Le droit de vote des femmes, un droit durement acquis

À l'égal des hommes, les femmes participent aujourd'hui à la vie politique française en exprimant leur opinion. Le droit de vote des femmes, que nous considérons aujourd'hui comme une normalité, ne l'a pourtant pas toujours été. C'est en 1945, lors des élections municipales, que les femmes sont autorisées à voter pour la première fois. Retour sur un très long combat.

Le droit de vote, qu'est-ce que c'est ?

Le droit de vote constitue la base de toute démocratie. Mis en place en 1789 par la Déclaration des droits de l'homme et du citoyen, il est finalement accordé à l'ensemble des Français, femmes comprises, en 1944 seulement. Voter, c'est exprimer son opinion, sa volonté, et s'inscrire ainsi dans la vie de son pays.

Pourquoi les femmes ne pouvaient-elles pas voter ?

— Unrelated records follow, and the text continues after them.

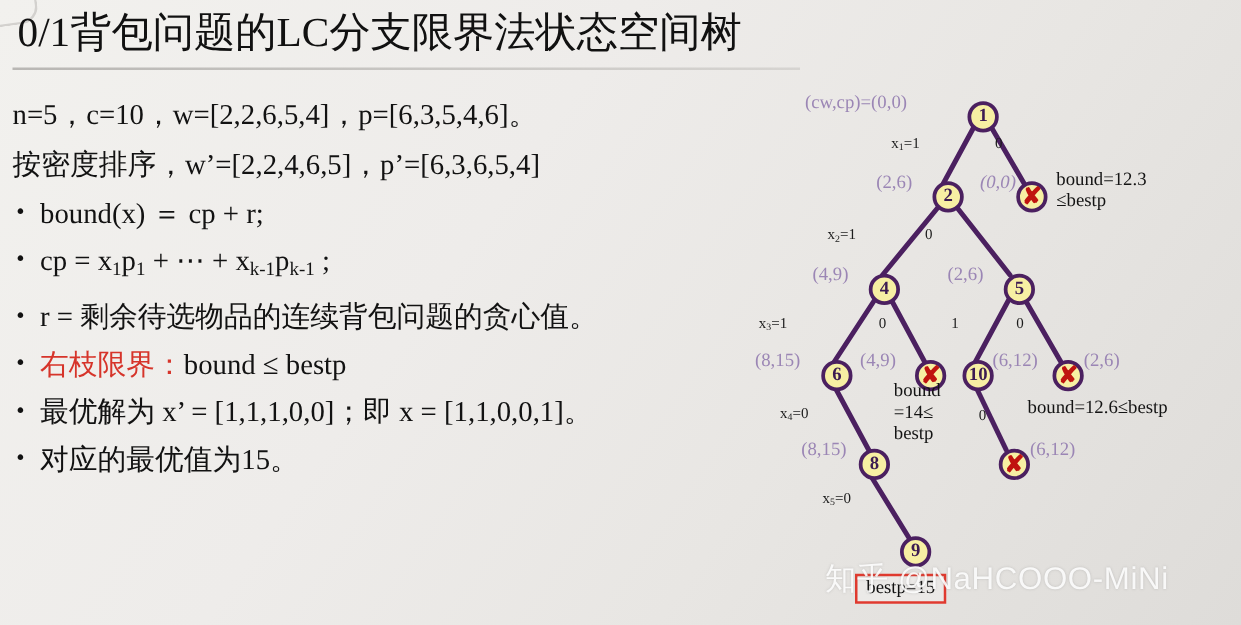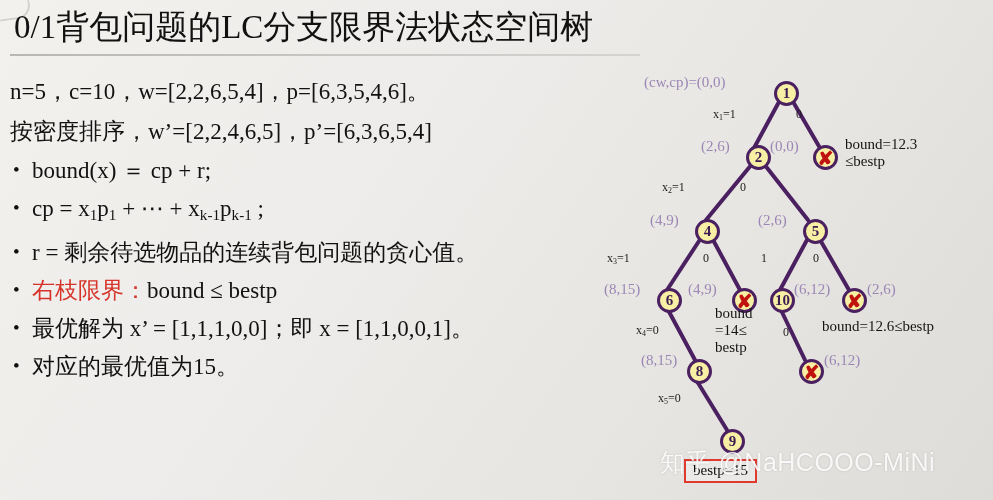--- a/index.html
+++ b/index.html
@@ -185,7 +185,7 @@
       <div class="node" style="left: 120px; top: 369px;">9</div>
       <div class="pair" style="left: 44px; top: 14px;">(cw,cp)=(0,0)</div>
       <div class="pair" style="left: 101px; top: 78px;">(2,6)</div>
-      <div class="pair" style="left: 170px; top: 78px;">(0,0)</div>
+      <div class="pair" style="left: 184px; top: 78px; font-style: italic;">(0,0)</div>
       <div class="pair" style="left: 50px; top: 152px;">(4,9)</div>
       <div class="pair" style="left: 158px; top: 152px;">(2,6)</div>
       <div class="pair" style="left: 4px; top: 221px;">(8,15)</div>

La France est l'un des premiers pays à mettre en place le suffrage universel masculin. Mais pour les femmes, c'est une tout autre histoire. Au départ, le droit de vote des femmes est exclu, car dépendantes économiquement et financièrement de leur mari, elles sont considérées comme inaptes à exercer un choix libre. Quand viennent les XIXe et XXe siècles, elles ne sont plus vues comme des "citoyens passifs". Les arguments évoluent, mais les faits sont là, les femmes n'ont toujours pas le droit de vote. S'occuper de leur mari et de leurs enfants serait en effet incompatible avec l'exercice du droit de vote. D'autant que leur pratique pieuse et assidue de la religion altérerait leur jugement et les rendrait influençables.

Le droit de vote des femmes enfin accordé

Avec près d'un siècle de décalage et de combat, l'année 1944 marque un tournant dans l'évolution des mentalités françaises. Le communiste Fernand Grenier accorde le droit de vote et d'éligibilité aux femmes par l'article d'une ordonnance. Ce n'est qu'en 1945 qu'elles se rendent aux urnes pour la première fois.